The Invisible Industry That Reads America’s Medical Charts

Behind every large American health insurer stands an industry most people have never heard of: firms whose entire business is reading medical records. Millions of charts a year flow through their coders and, increasingly, their AI systems, translating the messy prose of clinical notes into the standardised diagnosis codes that determine billions in payments.
It is outsourcing at its most consequential: intimate documents, high stakes, invisible workers. And right now, the entire sector is being remade by the same force reshaping the insurers it serves: audits.
Why the industry exists
The demand is structural. Insurers in the Medicare Advantage programme are paid according to risk scores built from members’ documented diagnoses, which means every year they must review documentation at a scale no internal team comfortably handles: tens of millions of encounters, each potentially containing conditions that were treated but never coded, or coded but never properly supported.
So a service industry grew. Certified medical coders, working for specialist firms across the United States and around the world, read charts against strict documentation criteria. Technology firms layered AI on top, reading first and routing humans to what needs judgment. The result is a global pipeline through which a diabetic’s clinic visit in Ohio may be coded by a specialist thousands of miles away, validated by software, and submitted to the US government, all inside a payment deadline.
At its best, the pipeline is genuinely valuable: real illnesses, documented by rushed clinicians, that would otherwise vanish from the record get counted, and the funding to manage them follows. At its worst, the past two years demonstrated, it becomes something else.
The reckoning
The uncomfortable discovery of the enforcement era is that a reading industry inherits the incentives of whoever pays for the reading. When clients wanted more codable diagnoses found, the industry optimised for finding them, and only them. Federal auditors reviewing three insurance plans reported in March 2026 that 81 to 91 percent of certain sampled high-risk codes lacked adequate supporting documentation. A major insurer settled with the Department of Justice for 117.7 million dollars over chart-review programmes that added diagnoses prolifically while almost never removing unsupported ones, programmes substantially executed through exactly this reading pipeline.
The audits that followed did not distinguish between insurer and contractor. With roughly two thousand federal coders now re-checking submitted diagnoses on a quarterly cycle, and error rates extrapolated across entire contracts, every chart the industry reads is now, potentially, evidence.
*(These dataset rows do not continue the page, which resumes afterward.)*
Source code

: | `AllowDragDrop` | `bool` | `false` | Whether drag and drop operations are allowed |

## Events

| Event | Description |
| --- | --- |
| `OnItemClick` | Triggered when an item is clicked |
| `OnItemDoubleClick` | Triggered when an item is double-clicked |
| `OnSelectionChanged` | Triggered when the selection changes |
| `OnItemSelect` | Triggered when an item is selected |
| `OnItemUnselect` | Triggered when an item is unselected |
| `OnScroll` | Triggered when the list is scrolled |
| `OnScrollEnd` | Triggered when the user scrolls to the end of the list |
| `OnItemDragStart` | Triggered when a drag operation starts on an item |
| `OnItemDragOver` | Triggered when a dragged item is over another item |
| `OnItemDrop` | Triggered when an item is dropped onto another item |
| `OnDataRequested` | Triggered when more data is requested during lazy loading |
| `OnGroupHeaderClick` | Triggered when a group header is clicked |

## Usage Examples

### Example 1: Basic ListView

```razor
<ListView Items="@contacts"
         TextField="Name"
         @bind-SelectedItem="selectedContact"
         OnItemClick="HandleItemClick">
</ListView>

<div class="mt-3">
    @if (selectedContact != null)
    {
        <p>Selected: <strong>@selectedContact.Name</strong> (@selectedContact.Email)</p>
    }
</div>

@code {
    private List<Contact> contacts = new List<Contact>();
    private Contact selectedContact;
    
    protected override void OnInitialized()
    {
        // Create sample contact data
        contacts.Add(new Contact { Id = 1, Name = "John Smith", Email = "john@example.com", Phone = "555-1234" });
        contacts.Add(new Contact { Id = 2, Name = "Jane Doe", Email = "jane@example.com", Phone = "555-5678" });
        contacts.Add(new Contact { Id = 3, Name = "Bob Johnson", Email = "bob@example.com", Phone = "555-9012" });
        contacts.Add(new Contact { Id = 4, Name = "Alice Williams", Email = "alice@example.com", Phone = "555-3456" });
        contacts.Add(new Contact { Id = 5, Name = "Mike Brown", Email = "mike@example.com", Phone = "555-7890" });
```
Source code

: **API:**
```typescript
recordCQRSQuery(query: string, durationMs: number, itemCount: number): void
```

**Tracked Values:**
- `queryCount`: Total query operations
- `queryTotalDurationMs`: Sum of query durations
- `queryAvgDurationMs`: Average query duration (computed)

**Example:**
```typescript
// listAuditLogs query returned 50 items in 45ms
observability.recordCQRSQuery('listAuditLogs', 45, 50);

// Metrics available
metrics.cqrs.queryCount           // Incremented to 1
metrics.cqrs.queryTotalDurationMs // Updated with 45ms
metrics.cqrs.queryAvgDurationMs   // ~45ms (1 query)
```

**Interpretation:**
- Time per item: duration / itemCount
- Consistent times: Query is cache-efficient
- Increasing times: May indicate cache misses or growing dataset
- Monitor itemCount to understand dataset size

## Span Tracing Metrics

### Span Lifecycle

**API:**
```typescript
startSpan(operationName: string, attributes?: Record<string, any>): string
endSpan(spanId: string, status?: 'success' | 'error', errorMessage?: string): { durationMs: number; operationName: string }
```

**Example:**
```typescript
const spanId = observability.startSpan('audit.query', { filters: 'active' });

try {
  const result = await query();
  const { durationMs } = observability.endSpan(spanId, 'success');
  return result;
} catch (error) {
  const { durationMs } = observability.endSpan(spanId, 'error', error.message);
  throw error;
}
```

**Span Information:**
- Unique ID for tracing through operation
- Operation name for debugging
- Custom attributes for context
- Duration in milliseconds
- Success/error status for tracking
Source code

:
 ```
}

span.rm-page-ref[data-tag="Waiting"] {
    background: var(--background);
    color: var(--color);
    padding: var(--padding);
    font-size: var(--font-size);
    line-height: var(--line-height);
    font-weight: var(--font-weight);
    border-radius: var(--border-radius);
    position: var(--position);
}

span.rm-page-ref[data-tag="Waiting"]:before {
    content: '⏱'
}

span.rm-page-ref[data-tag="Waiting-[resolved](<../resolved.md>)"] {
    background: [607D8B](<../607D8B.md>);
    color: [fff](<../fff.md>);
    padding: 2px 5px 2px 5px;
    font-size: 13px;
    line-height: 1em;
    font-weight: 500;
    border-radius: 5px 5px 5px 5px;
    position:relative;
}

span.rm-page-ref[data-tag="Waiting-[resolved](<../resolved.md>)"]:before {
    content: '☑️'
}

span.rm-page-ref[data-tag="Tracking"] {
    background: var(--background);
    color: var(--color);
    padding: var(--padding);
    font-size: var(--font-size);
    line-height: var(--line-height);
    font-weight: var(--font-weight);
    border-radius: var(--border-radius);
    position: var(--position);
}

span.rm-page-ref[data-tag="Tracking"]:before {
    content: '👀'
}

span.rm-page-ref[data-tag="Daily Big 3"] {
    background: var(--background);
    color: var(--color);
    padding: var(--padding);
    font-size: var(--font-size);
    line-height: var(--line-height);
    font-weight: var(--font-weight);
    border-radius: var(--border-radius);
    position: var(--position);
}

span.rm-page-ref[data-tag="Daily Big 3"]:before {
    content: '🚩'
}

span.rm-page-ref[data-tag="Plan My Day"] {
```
The new shape of the sector
The response is visible in how buyers now evaluate the field. Assessments of risk adjustment outsourcing partners have inverted their criteria: where the old scorecards ranked cost per chart and codes found, the new ones lead with validated accuracy, bidirectional review, and audit performance.
Concretely, the firms gaining ground share a profile. They review in both directions, flagging unsupported codes for removal with the same rigour they apply to finding missed ones, because one-way review is now the recognised signature of bad faith. They keep evidence trails: every code traceable to the exact language in the clinical note that supports it, and to the credentialed human who confirmed it. Their AI explains itself, emitting justifications an auditor can follow rather than bare conclusions. And they submit to adversarial testing, letting prospective clients sample and re-code their output the way a federal reviewer would.
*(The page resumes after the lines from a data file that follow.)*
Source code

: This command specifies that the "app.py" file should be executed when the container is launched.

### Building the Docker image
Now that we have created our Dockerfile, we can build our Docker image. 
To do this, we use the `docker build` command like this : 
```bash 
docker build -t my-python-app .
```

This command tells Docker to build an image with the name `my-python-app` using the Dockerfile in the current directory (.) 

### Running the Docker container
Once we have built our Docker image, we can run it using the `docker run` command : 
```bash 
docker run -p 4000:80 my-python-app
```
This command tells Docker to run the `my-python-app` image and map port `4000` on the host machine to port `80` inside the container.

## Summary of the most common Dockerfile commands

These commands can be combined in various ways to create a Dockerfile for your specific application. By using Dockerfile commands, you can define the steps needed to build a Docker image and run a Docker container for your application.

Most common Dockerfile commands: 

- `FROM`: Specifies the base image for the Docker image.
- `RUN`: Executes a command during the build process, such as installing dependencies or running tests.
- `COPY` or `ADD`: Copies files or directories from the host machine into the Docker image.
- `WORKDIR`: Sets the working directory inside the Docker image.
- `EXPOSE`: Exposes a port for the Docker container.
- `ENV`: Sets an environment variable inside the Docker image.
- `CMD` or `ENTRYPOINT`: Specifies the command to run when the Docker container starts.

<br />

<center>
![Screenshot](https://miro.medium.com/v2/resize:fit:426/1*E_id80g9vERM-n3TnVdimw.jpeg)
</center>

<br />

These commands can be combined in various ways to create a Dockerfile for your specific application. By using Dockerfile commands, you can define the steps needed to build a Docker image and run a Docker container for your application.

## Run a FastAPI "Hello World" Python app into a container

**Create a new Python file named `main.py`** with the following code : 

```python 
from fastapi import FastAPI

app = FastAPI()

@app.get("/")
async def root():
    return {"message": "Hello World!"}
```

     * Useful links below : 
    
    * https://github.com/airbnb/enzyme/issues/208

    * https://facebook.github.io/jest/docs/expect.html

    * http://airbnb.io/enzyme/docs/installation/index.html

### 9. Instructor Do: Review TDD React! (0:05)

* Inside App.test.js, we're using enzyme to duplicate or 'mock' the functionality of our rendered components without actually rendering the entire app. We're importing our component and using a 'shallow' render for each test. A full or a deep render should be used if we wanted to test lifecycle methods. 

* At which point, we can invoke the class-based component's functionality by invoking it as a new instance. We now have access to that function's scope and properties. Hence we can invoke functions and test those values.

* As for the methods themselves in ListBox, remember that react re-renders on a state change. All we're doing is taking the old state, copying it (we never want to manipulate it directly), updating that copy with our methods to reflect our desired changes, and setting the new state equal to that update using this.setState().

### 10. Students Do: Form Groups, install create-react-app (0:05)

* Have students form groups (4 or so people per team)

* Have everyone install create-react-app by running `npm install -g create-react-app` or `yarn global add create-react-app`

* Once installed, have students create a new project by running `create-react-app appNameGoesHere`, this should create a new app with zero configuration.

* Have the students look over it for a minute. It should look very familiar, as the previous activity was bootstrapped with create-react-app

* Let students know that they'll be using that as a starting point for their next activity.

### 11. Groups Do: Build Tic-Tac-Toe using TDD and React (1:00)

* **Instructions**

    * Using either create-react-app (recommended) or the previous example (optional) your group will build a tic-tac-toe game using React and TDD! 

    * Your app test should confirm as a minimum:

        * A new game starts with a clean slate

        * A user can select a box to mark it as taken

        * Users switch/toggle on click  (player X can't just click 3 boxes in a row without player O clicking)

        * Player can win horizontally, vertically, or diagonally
The firms losing ground are the ones still selling volume: charts per hour, codes per chart, price per unit. In a market where a single extrapolated audit can claw back a meaningful fraction of a contract, cheap reading that cannot survive re-reading is the most expensive service an insurer can buy.
The wider mirror
The story is worth telling beyond healthcare because outsourced judgment is everywhere: content moderation, loan processing, claims handling, data labelling for AI. In every case, the same quiet law applies. The contractor’s output will drift toward the client’s incentives unless verification is built into the relationship, and when regulators eventually arrive, they audit the output, not the org chart.
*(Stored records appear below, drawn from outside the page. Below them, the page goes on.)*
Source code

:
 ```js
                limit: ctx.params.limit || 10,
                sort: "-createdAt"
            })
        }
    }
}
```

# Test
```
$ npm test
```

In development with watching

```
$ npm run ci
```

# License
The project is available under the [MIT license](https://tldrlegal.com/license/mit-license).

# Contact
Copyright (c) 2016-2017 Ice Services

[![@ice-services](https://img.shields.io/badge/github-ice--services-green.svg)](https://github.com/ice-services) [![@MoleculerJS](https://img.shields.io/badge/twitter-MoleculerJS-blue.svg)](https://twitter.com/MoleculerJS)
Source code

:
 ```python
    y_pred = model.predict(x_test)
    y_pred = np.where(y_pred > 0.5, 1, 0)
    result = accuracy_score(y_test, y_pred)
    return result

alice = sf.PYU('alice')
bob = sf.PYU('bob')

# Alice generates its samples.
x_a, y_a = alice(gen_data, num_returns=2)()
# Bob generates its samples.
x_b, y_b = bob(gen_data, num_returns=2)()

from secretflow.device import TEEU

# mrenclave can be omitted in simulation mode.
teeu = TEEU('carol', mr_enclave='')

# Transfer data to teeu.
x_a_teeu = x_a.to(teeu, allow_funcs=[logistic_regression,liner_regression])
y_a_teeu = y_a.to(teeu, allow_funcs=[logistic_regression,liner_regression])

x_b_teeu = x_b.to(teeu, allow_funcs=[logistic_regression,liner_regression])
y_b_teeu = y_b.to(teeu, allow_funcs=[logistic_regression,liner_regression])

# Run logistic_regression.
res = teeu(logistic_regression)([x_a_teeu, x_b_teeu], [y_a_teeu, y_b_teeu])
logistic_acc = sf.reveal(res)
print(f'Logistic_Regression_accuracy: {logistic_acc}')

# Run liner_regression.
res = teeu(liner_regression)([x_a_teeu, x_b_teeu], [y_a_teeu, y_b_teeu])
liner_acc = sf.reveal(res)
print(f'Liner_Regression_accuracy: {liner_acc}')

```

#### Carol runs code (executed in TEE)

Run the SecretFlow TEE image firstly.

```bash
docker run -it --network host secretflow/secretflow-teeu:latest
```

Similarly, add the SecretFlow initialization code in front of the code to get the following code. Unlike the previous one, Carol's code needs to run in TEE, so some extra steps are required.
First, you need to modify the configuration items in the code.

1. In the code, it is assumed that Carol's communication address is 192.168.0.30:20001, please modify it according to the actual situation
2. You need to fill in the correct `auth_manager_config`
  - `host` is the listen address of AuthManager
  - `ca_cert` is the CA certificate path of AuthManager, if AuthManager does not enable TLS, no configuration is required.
The mature version of any such industry looks like what medical chart reading is becoming: work product that carries its own evidence, quality measured in both directions, and a paper trail built for hostile review from the first day, not assembled in panic after the letter arrives.
An invisible industry, forced to make its work inspectable, is quietly writing the standard for every other invisible industry. That is worth a moment of visibility.